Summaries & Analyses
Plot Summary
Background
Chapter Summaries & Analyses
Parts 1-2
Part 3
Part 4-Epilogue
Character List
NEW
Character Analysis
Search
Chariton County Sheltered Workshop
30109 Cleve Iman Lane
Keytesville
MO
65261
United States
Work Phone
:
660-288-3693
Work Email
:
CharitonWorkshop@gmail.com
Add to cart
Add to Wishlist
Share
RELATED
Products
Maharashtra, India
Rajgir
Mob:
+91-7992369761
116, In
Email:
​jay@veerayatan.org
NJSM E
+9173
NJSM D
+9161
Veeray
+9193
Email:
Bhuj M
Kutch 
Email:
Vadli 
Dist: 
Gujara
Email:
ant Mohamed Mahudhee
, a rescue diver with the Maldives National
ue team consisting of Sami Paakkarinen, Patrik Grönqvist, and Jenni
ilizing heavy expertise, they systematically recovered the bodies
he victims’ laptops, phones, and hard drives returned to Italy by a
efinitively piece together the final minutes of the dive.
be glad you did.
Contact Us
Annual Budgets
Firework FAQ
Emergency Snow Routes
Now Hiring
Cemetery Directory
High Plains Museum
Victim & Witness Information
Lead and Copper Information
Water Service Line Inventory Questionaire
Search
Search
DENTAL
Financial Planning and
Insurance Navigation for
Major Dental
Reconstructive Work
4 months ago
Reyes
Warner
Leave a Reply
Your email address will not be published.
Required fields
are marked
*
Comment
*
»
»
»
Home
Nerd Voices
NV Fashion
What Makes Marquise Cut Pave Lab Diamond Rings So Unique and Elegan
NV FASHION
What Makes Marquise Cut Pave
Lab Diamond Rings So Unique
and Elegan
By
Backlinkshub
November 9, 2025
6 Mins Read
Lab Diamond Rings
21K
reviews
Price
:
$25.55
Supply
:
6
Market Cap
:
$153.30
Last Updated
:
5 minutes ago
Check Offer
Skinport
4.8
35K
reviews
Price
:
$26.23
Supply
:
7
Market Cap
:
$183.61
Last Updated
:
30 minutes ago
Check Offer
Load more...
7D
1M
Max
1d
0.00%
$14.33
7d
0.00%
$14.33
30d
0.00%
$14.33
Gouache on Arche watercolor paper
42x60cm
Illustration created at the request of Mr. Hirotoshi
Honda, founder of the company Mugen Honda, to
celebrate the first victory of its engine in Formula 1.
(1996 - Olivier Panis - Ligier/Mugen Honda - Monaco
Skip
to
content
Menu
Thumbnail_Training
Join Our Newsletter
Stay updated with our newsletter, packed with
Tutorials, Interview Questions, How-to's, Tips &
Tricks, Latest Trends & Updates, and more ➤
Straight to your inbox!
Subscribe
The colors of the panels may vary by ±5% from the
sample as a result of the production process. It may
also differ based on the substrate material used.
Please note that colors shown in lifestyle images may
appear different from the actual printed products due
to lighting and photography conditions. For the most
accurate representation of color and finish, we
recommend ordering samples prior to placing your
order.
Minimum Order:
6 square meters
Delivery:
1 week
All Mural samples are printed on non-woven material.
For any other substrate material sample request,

▬▬▬▬▬▬▬▬▬▬

**Task item:** Copy out all of the lines above verbatim, in their original order.

**Answer for the task:**
Summaries & Analyses
Plot Summary
Background
Chapter Summaries & Analyses
Parts 1-2
Part 3
Part 4-Epilogue
Character List
NEW
Character Analysis
Search
Chariton County Sheltered Workshop
30109 Cleve Iman Lane
Keytesville
MO
65261
United States
Work Phone
:
660-288-3693
Work Email
:
CharitonWorkshop@gmail.com
Add to cart
Add to Wishlist
Share
RELATED
Products
Maharashtra, India
Rajgir
Mob:
+91-7992369761
116, In
Email:
​jay@veerayatan.org
NJSM E
+9173
NJSM D
+9161
Veeray
+9193
Email:
Bhuj M
Kutch 
Email:
Vadli 
Dist: 
Gujara
Email:
ant Mohamed Mahudhee
, a rescue diver with the Maldives National
ue team consisting of Sami Paakkarinen, Patrik Grönqvist, and Jenni
ilizing heavy expertise, they systematically recovered the bodies
he victims’ laptops, phones, and hard drives returned to Italy by a
efinitively piece together the final minutes of the dive.
be glad you did.
Contact Us
Annual Budgets
Firework FAQ
Emergency Snow Routes
Now Hiring
Cemetery Directory
High Plains Museum
Victim & Witness Information
Lead and Copper Information
Water Service Line Inventory Questionaire
Search
Search
DENTAL
Financial Planning and
Insurance Navigation for
Major Dental
Reconstructive Work
4 months ago
Reyes
Warner
Leave a Reply
Your email address will not be published.
Required fields
are marked
*
Comment
*
»
»
»
Home
Nerd Voices
NV Fashion
What Makes Marquise Cut Pave Lab Diamond Rings So Unique and Elegan
NV FASHION
What Makes Marquise Cut Pave
Lab Diamond Rings So Unique
and Elegan
By
Backlinkshub
November 9, 2025
6 Mins Read
Lab Diamond Rings
21K
reviews
Price
:
$25.55
Supply
:
6
Market Cap
:
$153.30
Last Updated
:
5 minutes ago
Check Offer
Skinport
4.8
35K
reviews
Price
:
$26.23
Supply
:
7
Market Cap
:
$183.61
Last Updated
:
30 minutes ago
Check Offer
Load more...
7D
1M
Max
1d
0.00%
$14.33
7d
0.00%
$14.33
30d
0.00%
$14.33
Gouache on Arche watercolor paper
42x60cm
Illustration created at the request of Mr. Hirotoshi
Honda, founder of the company Mugen Honda, to
celebrate the first victory of its engine in Formula 1.
(1996 - Olivier Panis - Ligier/Mugen Honda - Monaco
Skip
to
content
Menu
Thumbnail_Training
Join Our Newsletter
Stay updated with our newsletter, packed with
Tutorials, Interview Questions, How-to's, Tips &
Tricks, Latest Trends & Updates, and more ➤
Straight to your inbox!
Subscribe
The colors of the panels may vary by ±5% from the
sample as a result of the production process. It may
also differ based on the substrate material used.
Please note that colors shown in lifestyle images may
appear different from the actual printed products due
to lighting and photography conditions. For the most
accurate representation of color and finish, we
recommend ordering samples prior to placing your
order.
Minimum Order:
6 square meters
Delivery:
1 week
All Mural samples are printed on non-woven material.
For any other substrate material sample request,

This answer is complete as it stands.